◆ **Task instructions**
Your output must be the line containing "s'assabentà de la mort del seu" followed by every later line in the entries below, all copied exactly.
Segment Open
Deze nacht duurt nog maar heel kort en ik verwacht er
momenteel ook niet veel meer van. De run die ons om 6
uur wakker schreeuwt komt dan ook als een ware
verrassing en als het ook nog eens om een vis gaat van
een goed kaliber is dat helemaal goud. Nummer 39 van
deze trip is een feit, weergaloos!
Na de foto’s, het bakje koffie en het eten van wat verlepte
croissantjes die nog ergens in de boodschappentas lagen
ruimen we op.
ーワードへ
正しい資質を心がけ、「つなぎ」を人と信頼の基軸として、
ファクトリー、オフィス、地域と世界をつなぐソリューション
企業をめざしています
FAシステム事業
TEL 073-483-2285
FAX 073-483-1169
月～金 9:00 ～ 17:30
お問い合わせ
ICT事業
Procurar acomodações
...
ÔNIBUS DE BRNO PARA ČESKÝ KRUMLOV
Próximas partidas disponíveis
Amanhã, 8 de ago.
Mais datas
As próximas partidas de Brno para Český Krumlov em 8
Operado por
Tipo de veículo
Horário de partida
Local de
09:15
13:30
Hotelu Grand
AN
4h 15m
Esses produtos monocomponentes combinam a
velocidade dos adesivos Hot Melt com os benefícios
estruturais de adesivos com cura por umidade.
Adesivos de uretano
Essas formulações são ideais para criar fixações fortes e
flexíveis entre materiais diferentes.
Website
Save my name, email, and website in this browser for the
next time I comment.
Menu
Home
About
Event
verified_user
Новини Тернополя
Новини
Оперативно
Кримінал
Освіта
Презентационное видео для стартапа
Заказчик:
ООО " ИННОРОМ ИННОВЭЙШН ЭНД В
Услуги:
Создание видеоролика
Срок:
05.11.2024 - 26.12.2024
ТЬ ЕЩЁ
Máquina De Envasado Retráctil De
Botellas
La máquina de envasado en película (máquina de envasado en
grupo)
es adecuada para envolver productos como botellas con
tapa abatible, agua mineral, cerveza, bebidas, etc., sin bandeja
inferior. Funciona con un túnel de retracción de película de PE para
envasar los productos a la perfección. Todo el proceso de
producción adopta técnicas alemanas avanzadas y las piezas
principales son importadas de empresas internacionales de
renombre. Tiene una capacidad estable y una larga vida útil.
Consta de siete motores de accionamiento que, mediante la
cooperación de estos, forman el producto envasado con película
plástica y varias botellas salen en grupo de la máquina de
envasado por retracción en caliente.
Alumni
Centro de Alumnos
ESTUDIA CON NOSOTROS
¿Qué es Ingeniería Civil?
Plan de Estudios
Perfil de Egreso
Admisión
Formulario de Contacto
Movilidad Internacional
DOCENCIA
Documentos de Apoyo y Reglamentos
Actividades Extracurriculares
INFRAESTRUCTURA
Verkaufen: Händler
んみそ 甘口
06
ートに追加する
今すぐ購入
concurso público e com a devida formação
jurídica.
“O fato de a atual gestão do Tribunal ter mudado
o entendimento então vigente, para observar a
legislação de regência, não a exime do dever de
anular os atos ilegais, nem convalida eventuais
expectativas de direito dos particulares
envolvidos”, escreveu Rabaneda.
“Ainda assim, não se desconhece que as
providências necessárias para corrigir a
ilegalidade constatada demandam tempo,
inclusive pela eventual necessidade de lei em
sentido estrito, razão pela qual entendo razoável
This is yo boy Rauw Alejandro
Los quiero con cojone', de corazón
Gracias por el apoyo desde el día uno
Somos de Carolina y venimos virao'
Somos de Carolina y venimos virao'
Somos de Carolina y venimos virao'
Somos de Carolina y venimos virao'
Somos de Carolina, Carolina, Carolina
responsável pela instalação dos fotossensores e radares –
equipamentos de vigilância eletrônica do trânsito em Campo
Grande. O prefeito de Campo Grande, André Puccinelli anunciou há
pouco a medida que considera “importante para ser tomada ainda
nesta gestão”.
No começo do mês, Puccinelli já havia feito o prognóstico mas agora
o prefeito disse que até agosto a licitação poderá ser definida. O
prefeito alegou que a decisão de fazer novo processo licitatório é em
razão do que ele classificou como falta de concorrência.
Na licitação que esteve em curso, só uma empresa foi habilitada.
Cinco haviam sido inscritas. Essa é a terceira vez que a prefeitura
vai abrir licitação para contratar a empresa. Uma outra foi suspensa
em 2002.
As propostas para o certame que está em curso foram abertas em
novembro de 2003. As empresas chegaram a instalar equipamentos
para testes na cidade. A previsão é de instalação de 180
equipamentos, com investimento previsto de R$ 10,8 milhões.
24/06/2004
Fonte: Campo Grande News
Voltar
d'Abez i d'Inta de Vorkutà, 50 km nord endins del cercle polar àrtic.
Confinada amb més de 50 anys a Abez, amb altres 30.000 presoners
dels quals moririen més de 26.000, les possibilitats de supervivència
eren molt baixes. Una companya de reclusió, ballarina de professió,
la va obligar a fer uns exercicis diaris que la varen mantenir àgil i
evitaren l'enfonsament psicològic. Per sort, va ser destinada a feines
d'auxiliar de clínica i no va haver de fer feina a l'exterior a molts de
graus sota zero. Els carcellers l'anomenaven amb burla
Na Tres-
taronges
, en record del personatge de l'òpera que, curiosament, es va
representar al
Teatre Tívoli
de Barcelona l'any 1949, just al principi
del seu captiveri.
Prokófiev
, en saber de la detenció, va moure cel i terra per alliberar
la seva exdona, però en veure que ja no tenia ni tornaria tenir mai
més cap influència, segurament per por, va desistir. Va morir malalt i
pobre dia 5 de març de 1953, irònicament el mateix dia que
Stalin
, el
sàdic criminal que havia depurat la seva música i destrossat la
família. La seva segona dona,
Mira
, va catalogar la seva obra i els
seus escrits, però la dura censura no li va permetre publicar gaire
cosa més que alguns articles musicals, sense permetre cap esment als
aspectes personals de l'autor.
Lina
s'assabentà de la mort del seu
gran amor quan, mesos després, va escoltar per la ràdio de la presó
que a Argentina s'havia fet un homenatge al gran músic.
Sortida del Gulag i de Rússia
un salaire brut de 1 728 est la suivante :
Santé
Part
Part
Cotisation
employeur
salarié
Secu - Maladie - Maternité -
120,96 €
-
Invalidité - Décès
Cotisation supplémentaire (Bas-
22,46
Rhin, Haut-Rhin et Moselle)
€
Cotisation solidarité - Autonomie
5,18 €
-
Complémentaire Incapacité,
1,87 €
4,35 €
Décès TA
Segment Closed
◆ **Your solution**
s'assabentà de la mort del seu
gran amor quan, mesos després, va escoltar per la ràdio de la presó
que a Argentina s'havia fet un homenatge al gran músic.
Sortida del Gulag i de Rússia
un salaire brut de 1 728 est la suivante :
Santé
Part
Part
Cotisation
employeur
salarié
Secu - Maladie - Maternité -
120,96 €
-
Invalidité - Décès
Cotisation supplémentaire (Bas-
22,46
Rhin, Haut-Rhin et Moselle)
€
Cotisation solidarité - Autonomie
5,18 €
-
Complémentaire Incapacité,
1,87 €
4,35 €
Décès TA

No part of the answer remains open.